Jordan Montenegro

Amoebanator: Calibrated Triage for Severe CNS Infections

Clinical ML • Conformal • OOD

Abstract

Amoebanator is a 9-class differential diagnosis system for severe central nervous system infections, with primary amoebic meningoencephalitis (PAM) caused by Naegleria fowleri as the highest-stakes target class. The system pairs a calibrated probability over the 9 conditions with explicit abstention when the input falls outside the validated population.

Methods

PyTorch implementation built on the RigoBERTa Clinical encoder. A 5-model deep ensemble produces the predictive distribution. Out-of-distribution detection is dual-gated, combining Mahalanobis distance in feature space with a logit-energy criterion.

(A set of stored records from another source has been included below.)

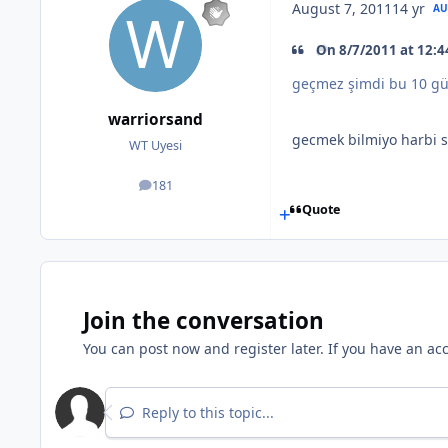
August 7, 2011
14 yr
AU
On 8/7/2011 at 12:4
geçmez şimdi bu 10 gü
warriorsand
gecmek bilmiyo harbi s
WT Uyesi
181
posts
Quote
Join the conversation
You can post now and register later. If you have an ac
Reply to this topic...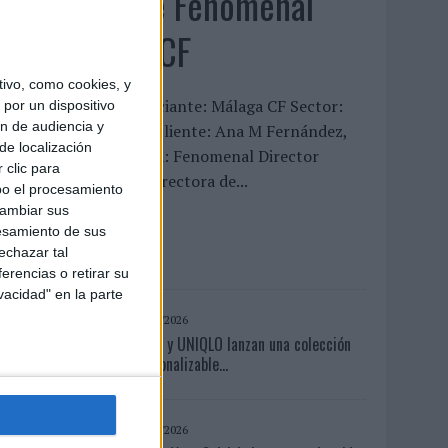
‘La vuelta’, de Fenomenal
para Málaga CF
ivo, como cookies, y
FICHA TÉCNICA Anunciante: Málaga CF Sector:
por un dispositivo
ón de audiencia y
ervicios Contacto del cliente: Ana M Fernández,
de localización
ergio Valencia Agencia: Fenomenal Director
 clic para
reativo: David Titos Directora de...
bo el procesamiento
cambiar sus
esamiento de sus
LEER MÁS
echazar tal
erencias o retirar su
vacidad" en la parte
06/08/2026
Frigo y UNIQLO lanzan una colección
personalizable...
07/08/2026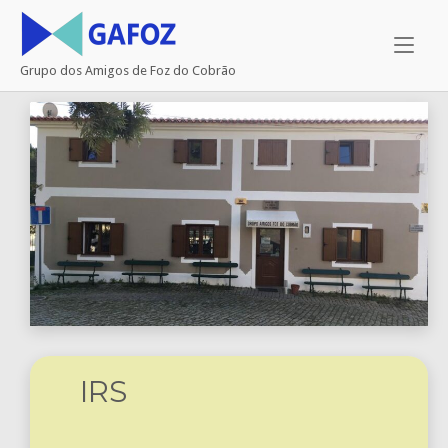
Skip
Home
to
content
Grupo dos Amigos de Foz do Cobrão
IRS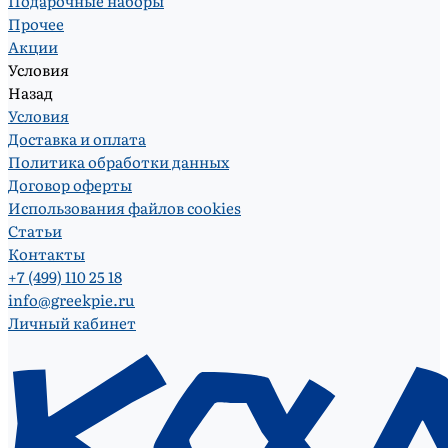
Подарочные наборы
Прочее
Акции
Условия
Назад
Условия
Доставка и оплата
Политика обработки данных
Договор оферты
Использования файлов cookies
Статьи
Контакты
+7 (499) 110 25 18
info@greekpie.ru
Личный кабинет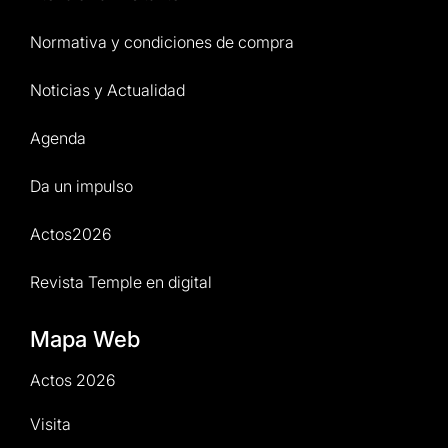
Normativa y condiciones de compra
Noticias y Actualidad
Agenda
Da un impulso
Actos2026
Revista Temple en digital
Mapa Web
Actos 2026
Visita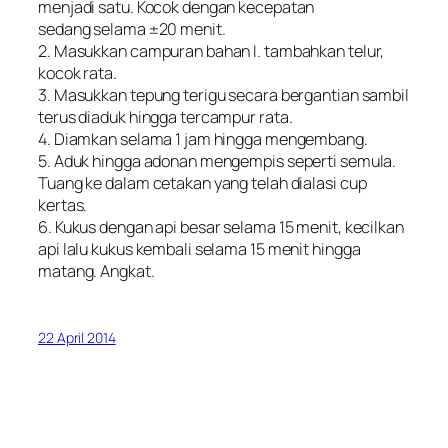
menjadi satu. Kocok dengan kecepatan
sedang selama ±20 menit.
2. Masukkan campuran bahan I. tambahkan telur,
kocok rata.
3. Masukkan tepung terigu secara bergantian sambil
terus diaduk hingga tercampur rata.
4. Diamkan selama 1 jam hingga mengembang.
5. Aduk hingga adonan mengempis seperti semula.
Tuang ke dalam cetakan yang telah dialasi cup
kertas.
6. Kukus dengan api besar selama 15 menit, kecilkan
api lalu kukus kembali selama 15 menit hingga
matang. Angkat.
22 April 2014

Abstention is governed by Mondrian per-class conformal prediction so coverage is controlled within each diagnostic class instead of pooled across the 9.

Calibration

Precision–Recall

Decision Curve (Net Benefit)

Results

Results will be reported in the medRxiv preprint targeted for May 28, 2026. The current development build evaluates calibration, ensemble disagreement, and OOD detection on held-out splits.

Limitations

PAM is rare. The ensemble is trained on a limited number of confirmed cases and a substantially larger set of differential diagnoses, which means OOD performance under true deployment shift is the primary unknown. External prospective validation is the next milestone.

Ethics

Decision support, not autonomous diagnosis. The abstention gate is the safety control. The model is intended to flag suspected PAM early enough that confirmatory CSF testing can be ordered, not to replace it.


Demo content for review. No clinical use.